Seguramente, Feinberg olha para os resultados eleitorais da Flórida no ano passado. Trump venceu Biden por 51,2% a 47,9% e levou todos os 29 delegados locais para o Colégio Eleitoral. Embora a diferença seja pequena e os democratas busquem sempre fazer concessões à comunidade cubana, o estado tradicionalmente dá vitória aos republicanos, mas não garantiu a eleição de Trump. Professor de Relações Internacionais na Universidade da Califórnia e ex-assessor de Bill Clinton para assuntos de Segurança Nacional, Feinberg costuma expressar o pensamento médio dos democratas em relação à América Latina. Entusiasta das iniciativas pré-Trump, ele continua: “Quando Obama visitou a ilha em março de 2016, o exemplo de um jovem presidente negro inspirou muitos cubanos a se perguntar por que seu país não havia produzido tais líderes”. 
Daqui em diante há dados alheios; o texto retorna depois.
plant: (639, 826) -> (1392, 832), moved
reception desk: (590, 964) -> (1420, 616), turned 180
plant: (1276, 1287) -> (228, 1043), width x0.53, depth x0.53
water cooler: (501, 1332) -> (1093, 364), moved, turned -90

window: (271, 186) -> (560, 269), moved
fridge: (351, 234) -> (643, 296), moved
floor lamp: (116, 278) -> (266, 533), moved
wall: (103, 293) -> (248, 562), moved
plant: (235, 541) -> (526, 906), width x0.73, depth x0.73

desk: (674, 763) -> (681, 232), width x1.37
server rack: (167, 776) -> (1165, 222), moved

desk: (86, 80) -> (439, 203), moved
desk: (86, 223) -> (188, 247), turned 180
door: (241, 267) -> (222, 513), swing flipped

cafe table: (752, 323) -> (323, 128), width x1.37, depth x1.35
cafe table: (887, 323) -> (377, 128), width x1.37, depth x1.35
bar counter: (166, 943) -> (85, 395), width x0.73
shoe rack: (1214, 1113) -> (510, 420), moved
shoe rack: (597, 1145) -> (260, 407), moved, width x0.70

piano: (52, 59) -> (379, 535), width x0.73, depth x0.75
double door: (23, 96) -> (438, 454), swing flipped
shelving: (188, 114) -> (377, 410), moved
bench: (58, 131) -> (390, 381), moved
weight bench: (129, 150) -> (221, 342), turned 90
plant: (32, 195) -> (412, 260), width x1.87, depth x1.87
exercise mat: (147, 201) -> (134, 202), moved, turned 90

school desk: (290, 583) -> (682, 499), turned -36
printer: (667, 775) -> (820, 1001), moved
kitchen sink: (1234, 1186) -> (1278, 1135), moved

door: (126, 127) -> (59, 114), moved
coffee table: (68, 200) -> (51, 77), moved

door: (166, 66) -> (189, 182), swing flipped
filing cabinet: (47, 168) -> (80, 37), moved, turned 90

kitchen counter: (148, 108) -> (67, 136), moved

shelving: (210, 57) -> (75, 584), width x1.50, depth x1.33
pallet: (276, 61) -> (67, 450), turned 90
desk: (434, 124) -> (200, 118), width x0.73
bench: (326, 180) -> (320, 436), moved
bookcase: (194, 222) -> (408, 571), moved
É possível que tal percepção tenha influenciado a nova composição do birô político do Partido Comunista, de 14 integrantes, entre os quais três mulheres e quatro negros. “É ainda insuficiente”, reconheceu Raúl.

Apesar das imensas dificuldades, Cuba realiza um feito inigualável na periferia do mundo: desenvolve cinco vacinas contra a Covid, duas delas em fase final de testes. Na segunda-feira 19, o número de mortes pela doença chegava a 531, segundo o site Our World in Data. Eram 90 óbitos por milhão de habitantes, menos de um terço do indicador brasileiro, que alcança 309, e bem abaixo da Alemanha (244), Canadá (233) e Estados Unidos (203). Para um país pobre e de poucos recursos, é um resultado espetacular, obtido a partir de políticas de isolamento social e manutenção de recursos nas mãos dos habitantes, mesmo que em quantias mínimas. 

As resoluções do Congresso possibilitarão ao país sair do precipício econômico em que se encontra? Difícil dizer. Sem indústrias de alta tecnologia e com reduzida influência na cena global, o passaporte para dias melhores não se limita apenas a boas ideias. Em tom realista, o novo primeiro-ministro Manuel Marrero resumiu a situação em entrevista ao New York Times: “O problema é que as pessoas não comem planos”. 

*Professor de Relações Internacionais da Universidade Federal do ABC.

Publicado na edição n° 1154 de CartaCapital, em 22 de abril de 2021.

 

Este texto não reflete necessariamente a opinião de CartaCapital.